▸ **TASK PROMPT**:
Start at the line below containing "882 1039 1.95" and stop at the line containing "530 750 3.17". Repeat every line of that stretch exactly, and nothing outside it.

▸ **INPUT DATA**:
+ + + +
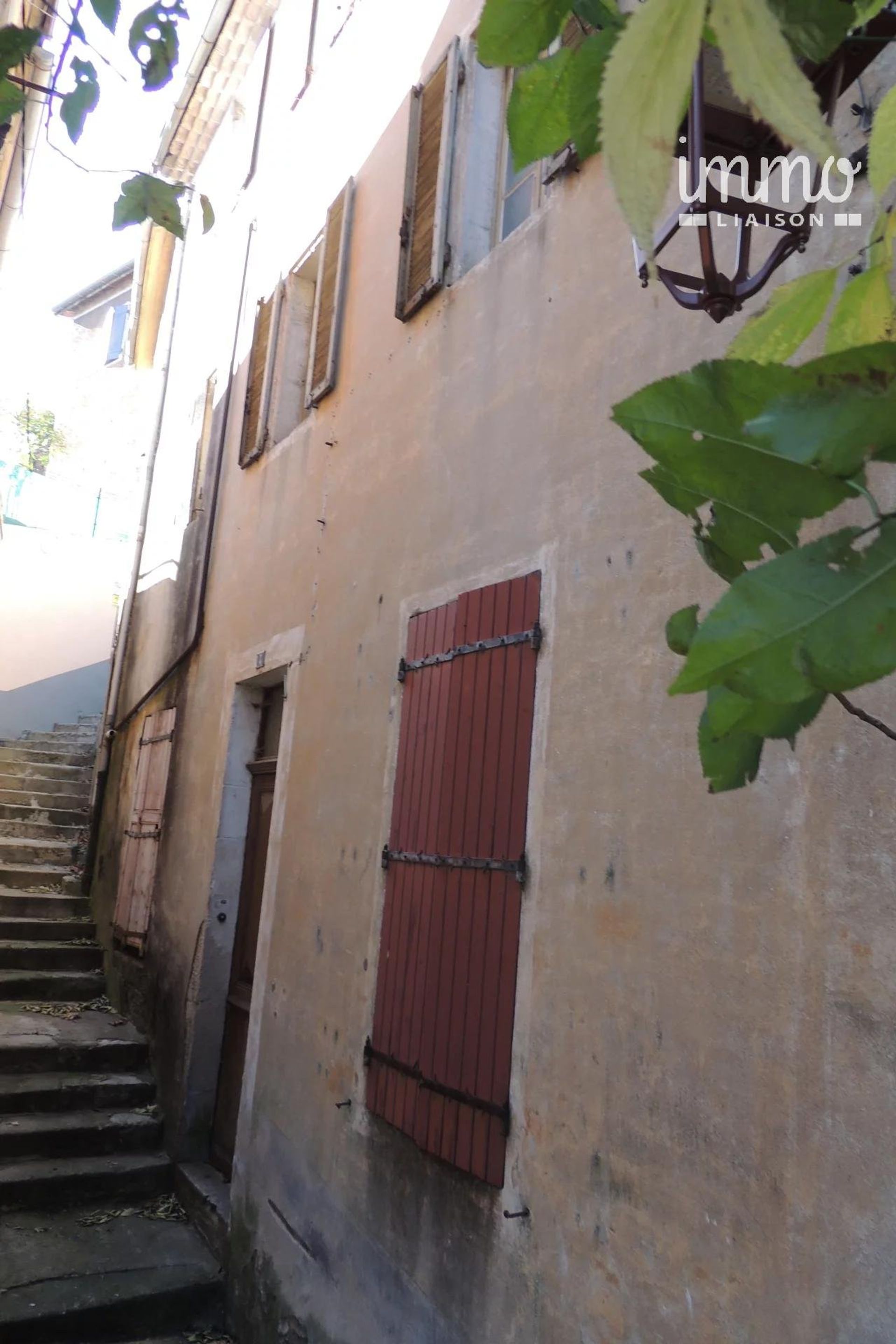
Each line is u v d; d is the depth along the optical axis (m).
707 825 2.46
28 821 10.62
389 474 4.54
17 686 13.25
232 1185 5.01
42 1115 6.15
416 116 4.72
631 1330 2.43
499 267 3.89
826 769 2.16
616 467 3.01
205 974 6.00
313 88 6.45
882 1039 1.95
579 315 3.33
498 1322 2.91
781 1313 2.06
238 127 8.16
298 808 4.94
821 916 2.12
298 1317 4.07
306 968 4.55
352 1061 3.98
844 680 0.67
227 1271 4.88
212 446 7.52
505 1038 3.06
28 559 13.58
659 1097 2.46
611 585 2.94
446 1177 3.28
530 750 3.17
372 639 4.42
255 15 7.63
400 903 3.80
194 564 7.50
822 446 0.74
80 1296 4.63
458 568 3.81
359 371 5.07
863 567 0.70
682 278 1.60
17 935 8.43
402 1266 3.44
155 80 2.58
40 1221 5.40
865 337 1.08
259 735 6.20
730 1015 2.30
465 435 3.94
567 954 2.87
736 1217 2.20
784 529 0.81
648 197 0.68
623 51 0.68
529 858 3.10
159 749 7.65
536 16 1.18
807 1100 2.08
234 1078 5.74
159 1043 6.61
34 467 18.39
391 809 4.00
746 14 0.67
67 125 2.49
+ + + +
▸ **PROBLEM SOLUTION**:
882 1039 1.95
579 315 3.33
498 1322 2.91
781 1313 2.06
238 127 8.16
298 808 4.94
821 916 2.12
298 1317 4.07
306 968 4.55
352 1061 3.98
844 680 0.67
227 1271 4.88
212 446 7.52
505 1038 3.06
28 559 13.58
659 1097 2.46
611 585 2.94
446 1177 3.28
530 750 3.17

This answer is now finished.